Another way to determine if your batch is the right consistency is take a handful of your thoroughly mixed ingredients and squeeze it in the palm of your hand. There should be a small amount of moisture that drips from your hand. At this point you are ready to start molding your container.
We use baskets, plant pots, cardboard boxes, Styrofoam containers and molds made of wood to make different shapes and sizes of containers. Your imagination is your only limit as to what your finished product will be. The next step is to line your mold with a thin plastic, an example would be dry cleaner plastic doubled. The thin plastic allows the cement mixture to go into all the corners of your mold. If you use a heavy plastic you may not get the true shape of the mold.

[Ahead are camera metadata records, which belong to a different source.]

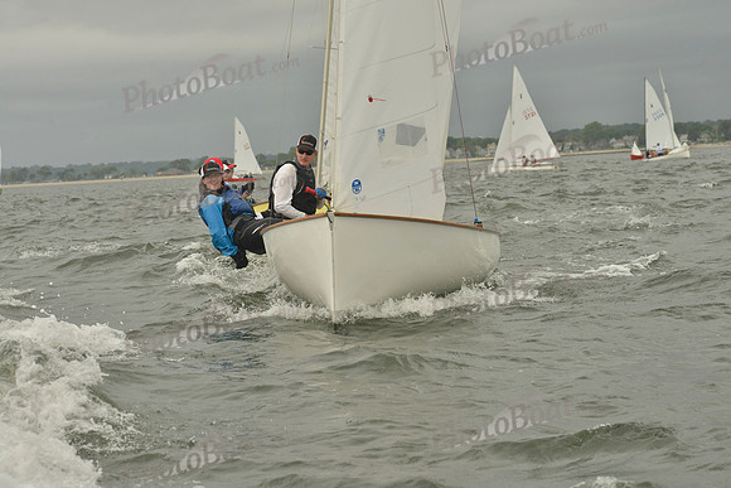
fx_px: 1868
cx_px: 366
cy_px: 244
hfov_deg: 22.1
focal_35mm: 92
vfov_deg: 14.9
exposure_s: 1/1250
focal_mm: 92
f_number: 10
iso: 400
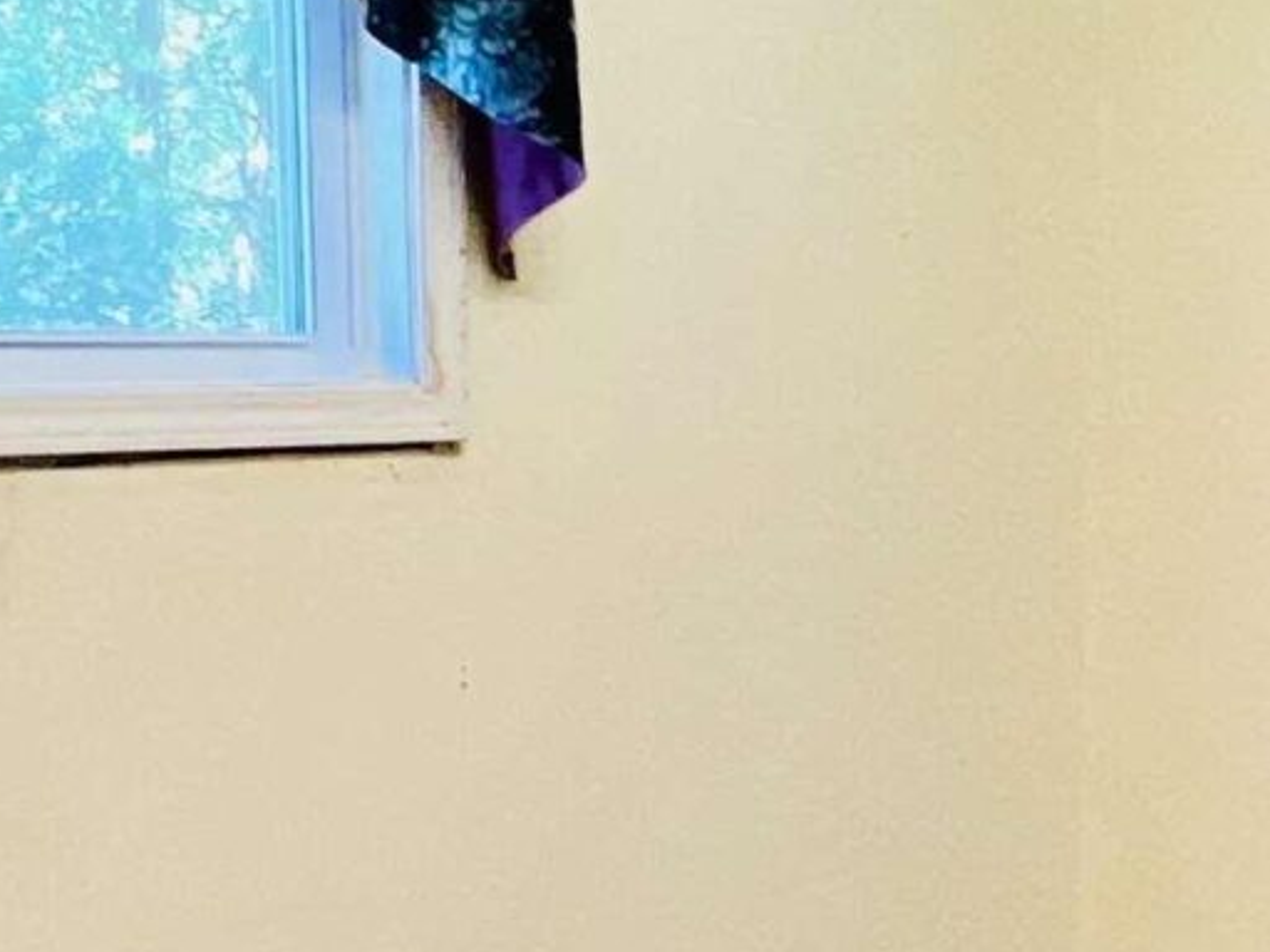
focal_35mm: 65
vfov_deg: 22.2
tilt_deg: -12.7
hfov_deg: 29.4
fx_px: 2385
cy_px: 821
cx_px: 952
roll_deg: -2.4
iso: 160
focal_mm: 1.57
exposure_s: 1/60
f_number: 1.8
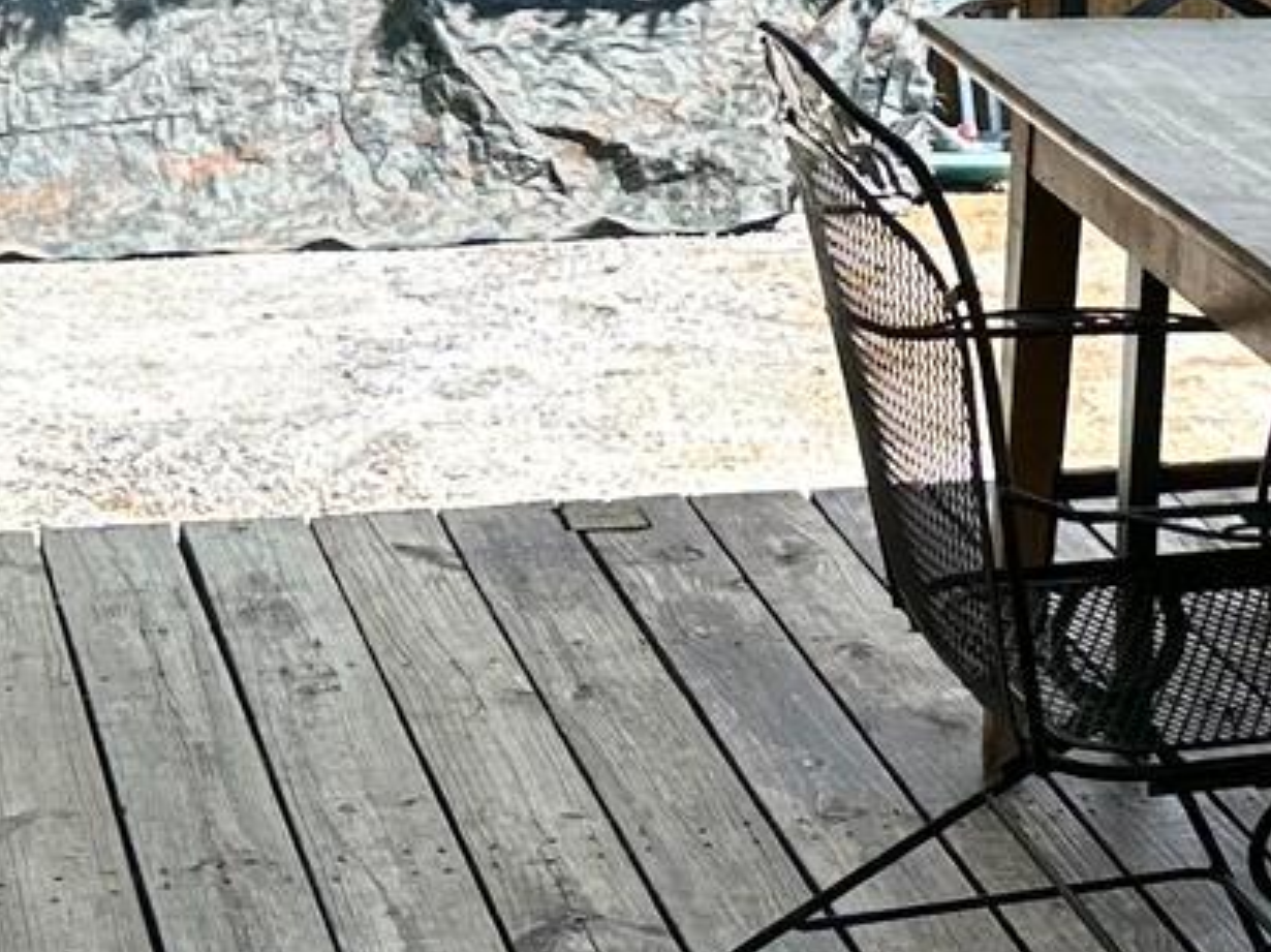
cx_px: 1578
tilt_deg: -7.7
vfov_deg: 12.1
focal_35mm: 120
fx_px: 4403
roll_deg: -3.9
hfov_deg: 15.7
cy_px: -202
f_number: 1.78
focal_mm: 6.86
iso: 80
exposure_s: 1/1072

Now you can start building your container, one handful at a time. First you line the bottom of your mold with about 1 inch of hypertufa and then you start building the sides making sure the thickness is about 1 inch. Build the sides about 3 inches all around and then add another few inches until you have reached the top of your mold or the height you would like your container to be. You will need to smooth out and fine tune the surface trying to keep a consistent thickness of walls and base. Once you are satisfied with the container you need to let it sit in the mold for about 48 hours to allow the cement mixture to harden somewhat before you remove it from the mold. If you try to remove it too soon it will break apart when you take it out of the mold, but if you leave it too long in the mold it will be very difficult to remove as well. If you are making your containers in the summertime, cover them with plastic and do not set the container in full sun throughout the drying process as it will dry too quickly and not cure properly. You want the containers to dry slowly, which can take up to about 1 month, before they are completely dry.
Once you have taken the containers out of the mold it is time to scratch the outside of the surface with a metal brush, which takes away that smooth look created from the plastic liner and gives the pot a textured, natural look. At this point you also want to drill drainage holes in the container if you are planning on using it for a planter.
Once the container has dried completely, it is time to soak the container in water to wash away the lime residue from the cement. Most plants do not appreciate a strong concentration of lime, so we soak them for about 24 hours and then change the water and soak for another 24 hours. In this soaking we also brush the containers with a stiff brush to remove any loose particles. Now they must dry again for about 3-4 weeks. After they are dry they are ready to be planted. Plants of all types do very well in hypertufa containers as they do not heat up in the sun and they are porous which allows the roots of the plants to breath. The containers never fade, in fact the longer they are exposed to the elements the more natural the look to them. They will stand up to the heat, rain and cold.